Incomes were not affected by gender representation among primary care practitioners. Among the 3,829 primary care physicians in the sample, differences in income for men and women did not vary according to the proportion of male physicians in a practice. The researchers said that this was likely because there is less variation in income among primary care physicians. Primary care is among the specialties with the highest proportion of female physicians.

The researchers said that one likely explanation for greater equity in practices with more women was that the experience of working with women might change some of the implicit and explicit biases that many people hold about women in the workplace.

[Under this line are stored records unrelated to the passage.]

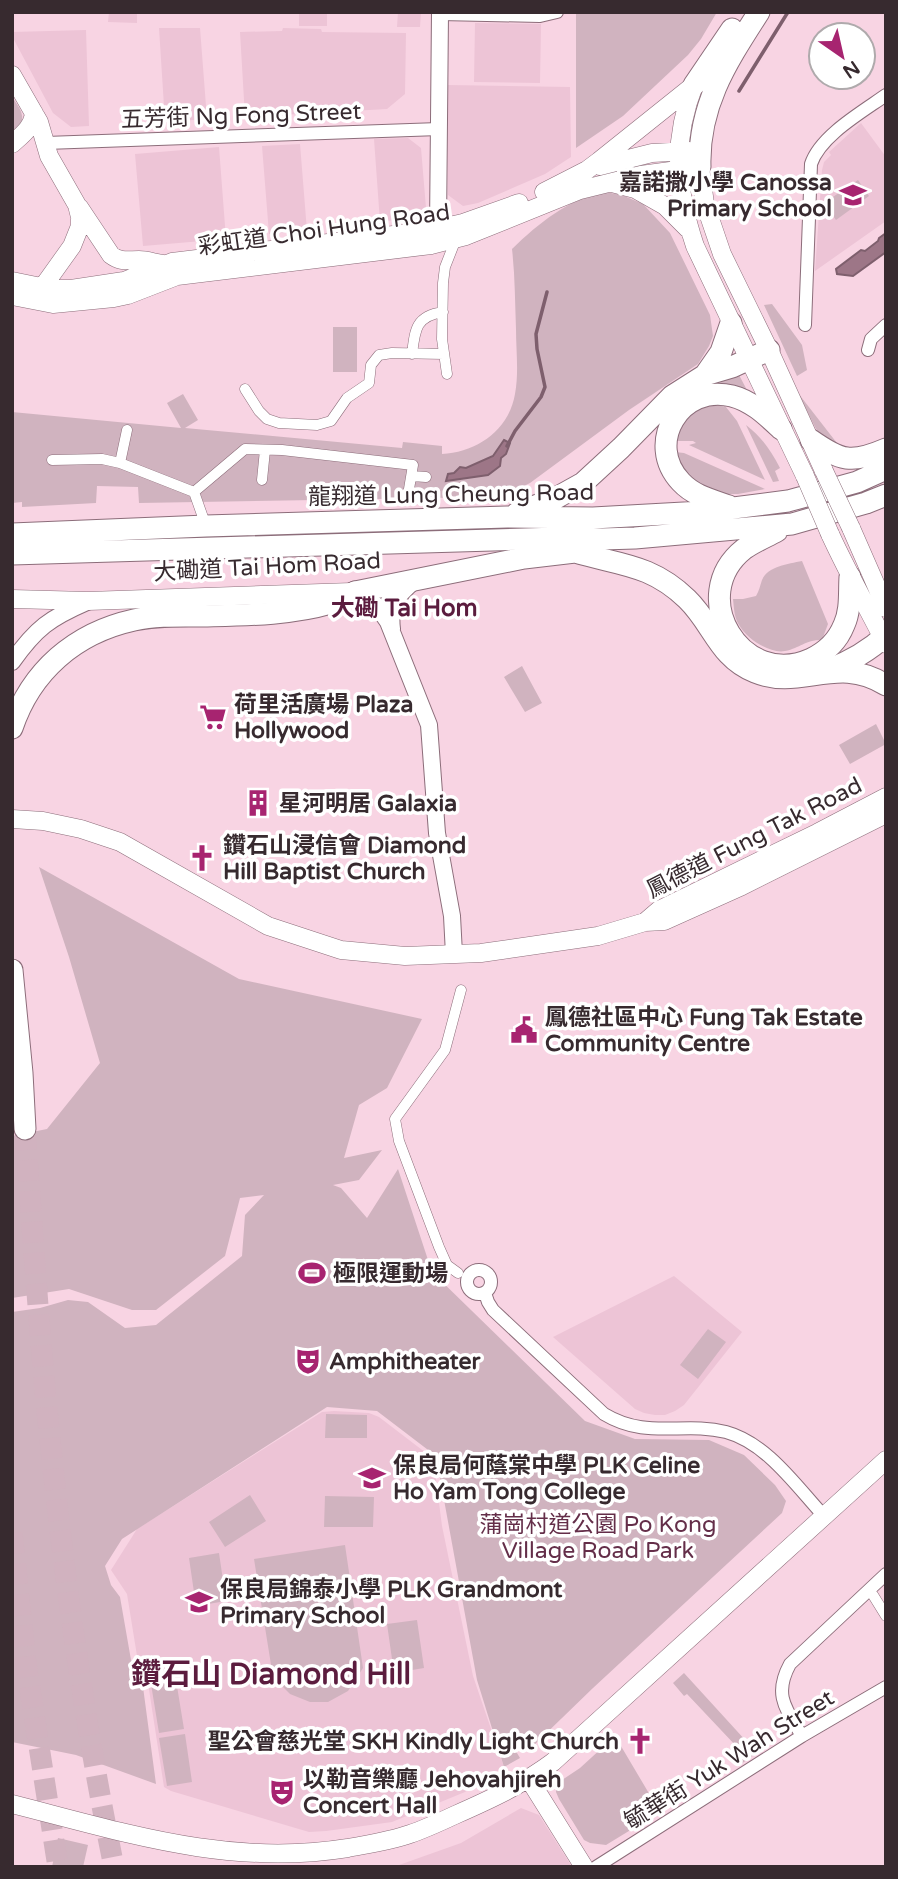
<svg xmlns="http://www.w3.org/2000/svg" width="898" height="1879" font-family="'Varela Round','Noto Sans TC',sans-serif">
<rect width="100%" height="100%" fill="#f8d4e3"/>
<path fill="#edc4d6" d="M109,12H137V23L108,22Z
M299,12H327V26H299Z
M398,12H421L420,27H397Z
M475,23L541,24L540,83L474,82Z
M159,28H200L207,119L165,122Z
M283,28L321,29L322,32L406,33L405,94L387,109L245,117L240,32L282,31Z
M86,30L89,126L71,127L53,113L12,36V32Z
M448,85L570,87L571,157L545,174L478,203L463,206L448,195Z
M861,123L886,157V221L815,271L822,170L824,162L831,155L829,152Z
M408,138L421,148L426,208L417,217L380,222L374,139Z
M300,144L307,231L269,234L262,146Z
M219,147L226,239L143,246L135,154Z
M674,1276L742,1332L684,1405L675,1411L665,1415H655L644,1413L635,1409L553,1337Z
M334,1411L369,1413L379,1417L430,1456L434,1464L442,1526L473,1676L504,1767L465,1792L392,1822L326,1831L309,1832L171,1791L164,1787L146,1670L138,1662L127,1594L111,1570L137,1529L322,1412Z
M521,1808L539,1815L572,1867H400L399,1865L461,1843Z"/>
<path fill="#d0b3bf" d="M576,12H717L701,39L688,55L623,116L576,148Z
M12,97C19,107 25,114 21,126L12,133Z
M858,180L869,196L836,220L824,203Z
M605,192L622,195L643,204L670,233L710,315L713,336L709,346L698,364L629,410L530,483L514,491L499,495L437,498L139,503L138,487L97,486L96,503L22,507V502L12,503V412L181,428L167,403L183,394L198,420L185,428L402,448L403,442L442,446V454C477,452 509,430 515,394C519,373 516,350 516,329C515,302 515,275 512,249C539,223 568,199 605,192Z
M772,304L802,345L807,370L797,376L764,305Z
M333,327H357V372H333Z
M738,373L749,394L701,389Z
M798,393L840,447L824,439L816,429Z
M722,402L737,421L765,480L689,445L696,443L693,441H676L680,428L694,410Z
M746,425C762,437 771,451 780,468L775,471L779,481L773,482Z
M675,452L684,453L765,489L738,494H722L689,484Z
M802,561L828,624L822,640C804,640 801,648 785,651C770,654 747,639 739,625C734,617 734,608 733,599H743L756,596C759,591 760,586 762,580C768,566 788,564 802,561Z
M522,666L542,703L525,712L504,677Z
M876,724L886,744L850,764L839,745Z
M39,867L239,979L422,1019L387,1088L359,1105L344,1158L382,1150L359,1180L333,1185L341,1188L367,1218L398,1169L432,1272L585,1421L635,1439L709,1440L744,1455L775,1485L786,1501L782,1513L593,1688L531,1748L523,1736L511,1743L520,1758L504,1767L477,1680L436,1456L377,1411L327,1407L122,1539L105,1566L111,1585L120,1597L131,1660L141,1672L156,1784L76,1755L12,1742V1312L40,1308L68,1300L88,1302L125,1328L156,1325L242,1256L245,1215L264,1195L240,1198L225,1256L156,1310H132L69,1289L12,1298V1136L47,1129L100,1063L69,957Z
M708,1329L726,1342L698,1379L680,1365Z
M326,1414L367,1415V1438H325Z
M250,1495L266,1521L225,1547L209,1522Z
M325,1496L374,1497L373,1527H324Z
M345,1545L363,1668L348,1691L328,1702H310L290,1694L273,1677L254,1559Z
M219,1553L226,1601L196,1606L189,1558Z
M417,1620L424,1668L394,1673L387,1624Z
M684,1673L757,1753L741,1764L732,1755L737,1747L687,1694L684,1696L673,1683Z
M176,1680L184,1729L159,1733L151,1684Z
M185,1734L192,1782L167,1786L159,1738Z
M615,1736L660,1812L606,1845L590,1843L584,1840L559,1799L556,1792V1784L580,1768Z
M58,1838L88,1845L83,1867H52Z"/>
<path fill="#9d7687" stroke="#7e5f6d" stroke-width="2" d="M886,233V252L853,276L837,274L836,269L861,250L865,251L878,241L879,238Z
M504,440L510,443L506,454L501,458L500,466L488,475L446,481L448,474L454,473L460,467L466,468L493,456Z"/>
<g fill="none" stroke-linecap="round" stroke-linejoin="round">
<path stroke="#7e5f6d" stroke-width="3.5" d="M739,91L788,12
M507,446L515,431L541,397L545,387L537,349L536,334L547,292"/>
<path stroke="#d1b2bf" stroke-width="21" stroke-dasharray="21 10" stroke-linecap="butt" d="M25,1129C32,1223 38,1316 47,1410C62,1563 83,1716 114,1867
M12,1533L26,1664L58,1867"/>
<defs>
<path id="pedestrian" d="M412,354C415,329 416,316 443,312
M447,374L442,339L443,283L445,267L456,239
M245,389L259,411L267,419L279,423L317,425L331,421L347,398L369,383L371,365L379,355L392,353L444,354
M52,460L102,459L120,463L194,492L245,449L282,450L413,465L408,495
M120,463L127,430
M412,476L426,477
M262,480L265,450
M194,492L206,526
M458,1273L447,1265L439,1247L399,1141L395,1119L445,1050L461,990
M873,1595L886,1616"/>
<path id="minor" d="M440,14L540,16L557,12
M46,143L439,129
M805,325L811,164C820,136 862,112 886,95
M868,350L871,339L886,325
M467 1282a12 12 0 1 1 24 0a12 12 0 1 1-24 0Z
M485,1293L488,1302L493,1310L604,1414C647,1440 683,1421 726,1432C767,1443 797,1487 824,1516
M802,1736C786,1709 773,1695 790,1664L886,1574
M596,1867L802,1736L886,1687"/>
<path id="tertiary" d="M438,228L440,12
M358,592L377,606L388,622L429,725L437,833L452,916L454,954
M392,629C389,604 396,597 414,581
M12,662C36,628 50,618 87,602"/>
<path id="secondary" d="M12,75L39,122L49,156L77,205L80,217V226L72,246L37,295
M694,85C672,141 676,189 695,246L805,476
M12,144C22,135 33,127 34,113
M600,166L652,153L689,151
M612,183L635,189L665,206L688,229
M544,192L587,170L599,161L694,85
M79,207L111,255C120,262 127,260 139,260C147,260 155,263 163,264
M12,281L51,289H71L124,281L172,262L426,231L463,223L519,203
M12,296L53,304L114,298L128,295L177,276L431,245L466,236L580,190L641,175L700,167L705,204L722,254L769,350L824,471
M851,528L886,608
M830,534C847,571 867,607 886,644
M12,599L88,601L352,592
M12,819L43,821L81,829L120,842L268,926L341,950L405,956L481,953L598,936L645,922L664,921L742,886L886,814
M645,922L659,910L817,833L886,797
M529,1779L584,1867
M12,1804C126,1833 229,1867 348,1848C369,1844 390,1841 410,1834C425,1829 440,1822 455,1815C489,1800 522,1785 553,1762L886,1460"/>
<path id="primary" d="M694,85L732,29
M700,167C698,105 727,62 759,12
M575,552C619,565 651,564 687,599C713,624 719,658 755,672C801,691 837,654 886,685
M355,592L524,558L575,552L588,547
M828,670C849,662 870,650 886,635"/>
<path id="trunk" d="M705,375L721,352L731,323
M811,440C841,461 851,464 886,449
M729,506C712,500 694,496 681,482C644,443 681,383 732,396C752,401 767,416 781,429
M517,513L556,498L583,483L621,448L672,396L705,375L732,367L769,350
M777,531C766,537 754,542 744,549C685,596 742,690 811,659C826,652 838,640 844,625C851,610 849,593 850,577
M12,534L206,526L507,517L593,518L702,512L788,501L857,482L886,469
M12,554L559,538L602,539L635,538L792,524L866,503L886,495
M885,605L886,601
M12,728C31,671 75,633 134,620C156,615 180,616 203,616C245,615 290,615 331,603C339,600 347,596 355,592
M12,970L22,1073L25,1129"/>
</defs>
<use href="#pedestrian" stroke="#8c6d7a" stroke-width="11"/>
<use href="#minor" stroke="#8c6d7a" stroke-width="14"/>
<use href="#tertiary" stroke="#8c6d7a" stroke-width="18"/>
<use href="#secondary" stroke="#8c6d7a" stroke-width="19"/>
<use href="#primary" stroke="#8c6d7a" stroke-width="23"/>
<use href="#trunk" stroke="#8c6d7a" stroke-width="23"/>
<use href="#pedestrian" stroke="#fff" stroke-width="10"/>
<use href="#minor" stroke="#fff" stroke-width="12"/>
<use href="#tertiary" stroke="#fff" stroke-width="16"/>
<use href="#secondary" stroke="#fff" stroke-width="18"/>
<use href="#primary" stroke="#fff" stroke-width="21"/>
<use href="#trunk" stroke="#fff" stroke-width="21"/>
<defs>
<path id="secondary-bridge" d="M824,471L851,528
M805,476L830,534"/>
</defs>
<use href="#secondary-bridge" stroke="#8c6d7a" stroke-width="19" stroke-linecap="butt"/>
<use href="#secondary-bridge" stroke="#fff" stroke-width="18"/>
</g>
<defs>
<symbol id="school-bare" viewBox="-9 -9 18 18"><path d="M0-5L7-2L0 1L-7-2ZM-4 1L0 2.5L4 1V4Q0 6-4 4Z" fill="#a72470" stroke="#fff" stroke-width="2.5" paint-order="stroke"/></symbol>
<symbol id="supermarket-bare" viewBox="-9 -9 18 18"><path d="M-6-5.5h2.5l.6 2H6L4.5 2H-2.5L-4.4-4H-6ZM-1.5 3.2a1.3 1.3 0 1 0 .1 0ZM3 3.2a1.3 1.3 0 1 0 .1 0Z" fill="#a72470" stroke="#fff" stroke-width="2.5" paint-order="stroke"/></symbol>
<symbol id="building-bare" viewBox="-9 -9 18 18"><path d="M-4-6H4V6H1V3H-1V6H-4ZM-2.5-4.3h1.7v1.8h-1.7ZM.8-4.3h1.7v1.8H.8ZM-2.5-1h1.7V.8h-1.7ZM.8-1h1.7V.8H.8Z" fill="#a72470" stroke="#fff" stroke-width="2.5" paint-order="stroke"/></symbol>
<symbol id="church-bare" viewBox="-9 -9 18 18"><path d="M-1.2-6h2.4v3.5h3.3v2.4h-3.3V6h-2.4V-.1h-3.3v-2.4h3.3Z" fill="#a72470" stroke="#fff" stroke-width="2.5" paint-order="stroke"/></symbol>
<symbol id="civic-bare" viewBox="-9 -9 18 18"><path d="M-.6-6.5H3V-4.5H.6V-3L4-1V1h2V6H-6V1h2V-1L-.6-3ZM-1.2 2.5V6h2.4V2.5Z" fill="#a72470" stroke="#fff" stroke-width="2.5" paint-order="stroke"/></symbol>
<symbol id="stadium-bare" viewBox="-9 -9 18 18"><path d="M0-5a6.5 5 0 1 0 0 10a6.5 5 0 1 0 0-10ZM-3.5-1.8h7v3.6h-7Z" fill="#a72470" stroke="#fff" stroke-width="2.5" paint-order="stroke"/></symbol>
<symbol id="theatre-bare" viewBox="-9 -9 18 18"><path d="M-5-5.5Q0-4 5-5.5V0Q5 5 0 6Q-5 5-5 0ZM-3.3-2.5H-1v1.5H-3.3ZM1-2.5H3.3v1.5H1ZM-2.8 1Q0 5.5 2.8 1Z" fill="#a72470" stroke="#fff" stroke-width="2.5" paint-order="stroke"/></symbol>
</defs>
<g fill-rule="evenodd">
<use href="#school-bare" x="834" y="176" width="38" height="38"/>
<use href="#supermarket-bare" x="194" y="698" width="38" height="38"/>
<use href="#building-bare" x="239" y="784" width="38" height="38"/>
<use href="#church-bare" x="183" y="839" width="38" height="38"/>
<use href="#civic-bare" x="505" y="1011" width="38" height="38"/>
<use href="#stadium-bare" x="293" y="1254" width="38" height="38"/>
<use href="#theatre-bare" x="289" y="1342" width="38" height="38"/>
<use href="#school-bare" x="353" y="1459" width="38" height="38"/>
<use href="#school-bare" x="180" y="1583" width="38" height="38"/>
<use href="#church-bare" x="621" y="1722" width="38" height="38"/>
<use href="#theatre-bare" x="263" y="1773" width="38" height="38"/>
</g>
<g text-anchor="middle" stroke-width="7" stroke-linejoin="round" paint-order="stroke">
<g font-size="23" fill="#372a2f" stroke="#fff">
<text transform="translate(241 115) rotate(-2)" y="8">五芳街 Ng Fong Street</text>
<text transform="translate(324 229) rotate(-8)" y="8">彩虹道 Choi Hung Road</text>
<text transform="translate(451 494) rotate(-1)" y="8">龍翔道 Lung Cheung Road</text>
<text transform="translate(267 566) rotate(-3)" y="8">大磡道 Tai Hom Road</text>
<text transform="translate(754 837) rotate(-27)" y="8">鳳德道 Fung Tak Road</text>
<text transform="translate(729 1759) rotate(-32)" y="8">毓華街 Yuk Wah Street</text>
</g>
<g font-size="23" font-weight="bold" fill="#372a2f" stroke="#fff" text-anchor="start">
<text x="832" y="190" text-anchor="end">嘉諾撒小學 Canossa<tspan x="832" dy="26">Primary School</tspan></text>
<text x="234" y="712">荷里活廣場 Plaza<tspan x="234" dy="26">Hollywood</tspan></text>
<text x="279" y="811">星河明居 Galaxia</text>
<text x="223" y="853">鑽石山浸信會 Diamond<tspan x="223" dy="26">Hill Baptist Church</tspan></text>
<text x="545" y="1025">鳳德社區中心 Fung Tak Estate<tspan x="545" dy="26">Community Centre</tspan></text>
<text x="333" y="1281">極限運動場</text>
<text x="329" y="1369">Amphitheater</text>
<text x="393" y="1473">保良局何蔭棠中學 PLK Celine<tspan x="393" dy="26">Ho Yam Tong College</tspan></text>
<text x="220" y="1597">保良局錦泰小學 PLK Grandmont<tspan x="220" dy="26">Primary School</tspan></text>
<text x="619" y="1749" text-anchor="end">聖公會慈光堂 SKH Kindly Light Church</text>
<text x="303" y="1787">以勒音樂廳 Jehovahjireh<tspan x="303" dy="26">Concert Hall</tspan></text>
</g>
<g font-size="23" fill="#642e49" stroke="#fff">
<text x="598" y="1532">蒲崗村道公園 Po Kong<tspan x="598" dy="26">Village Road Park</tspan></text>
</g>
<g font-size="24" font-weight="bold" fill="#5b1c3e" stroke="#fff">
<text x="404" y="616">大磡 Tai Hom</text>
</g>
<g font-size="30" font-weight="bold" fill="#5b1c3e" stroke="#fff">
<text x="271" y="1684">鑽石山 Diamond Hill</text>
</g>
</g>
<rect width="898" height="1879" fill="none" stroke="#372a2f" stroke-width="28"/>
<g transform="translate(842 56) rotate(146)"><circle r="33" fill="#ffffff" stroke="#afaaac" stroke-width="2"/>
<path d="M0-5L12 26L0 18L-12 26Z" fill="#a72470"/>
<text y="-10" font-size="19" font-weight="bold" text-anchor="middle" fill="#372a2f">N</text>
</g>
</svg>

They also said that women who were hired by practices with more female physicians might face less difficulty negotiating parameters such as how long they are allowed to spend with each patient, how long it will take to become a partner and other factors that impact earnings over the long term.

"For a woman negotiating the initial terms of her employment with a new practice, there might be a real difference if you're sitting at the table with five men compared to if there are three men and two women," said Christopher Whaley, the study's lead author and policy researcher at the Rand Corporation.

Whaley said that the wage gap would fall by about 20 percent if practices had more equal gender representation.

"Our findings suggest that increasing the gender diversity of specialty practices would do a lot to close the pay gap between men and women in medicine," Whaley said. "Yet another reason to push for greater diversity."
-end-
This study was supported by the National Institutes of Health, Office of the Director, (grant 1DP5OD017897), the National Institutes on Aging (grant 1K01AG061274) and the Nicholas C. Petris Center on Health Care Markets and Consumer Welfare.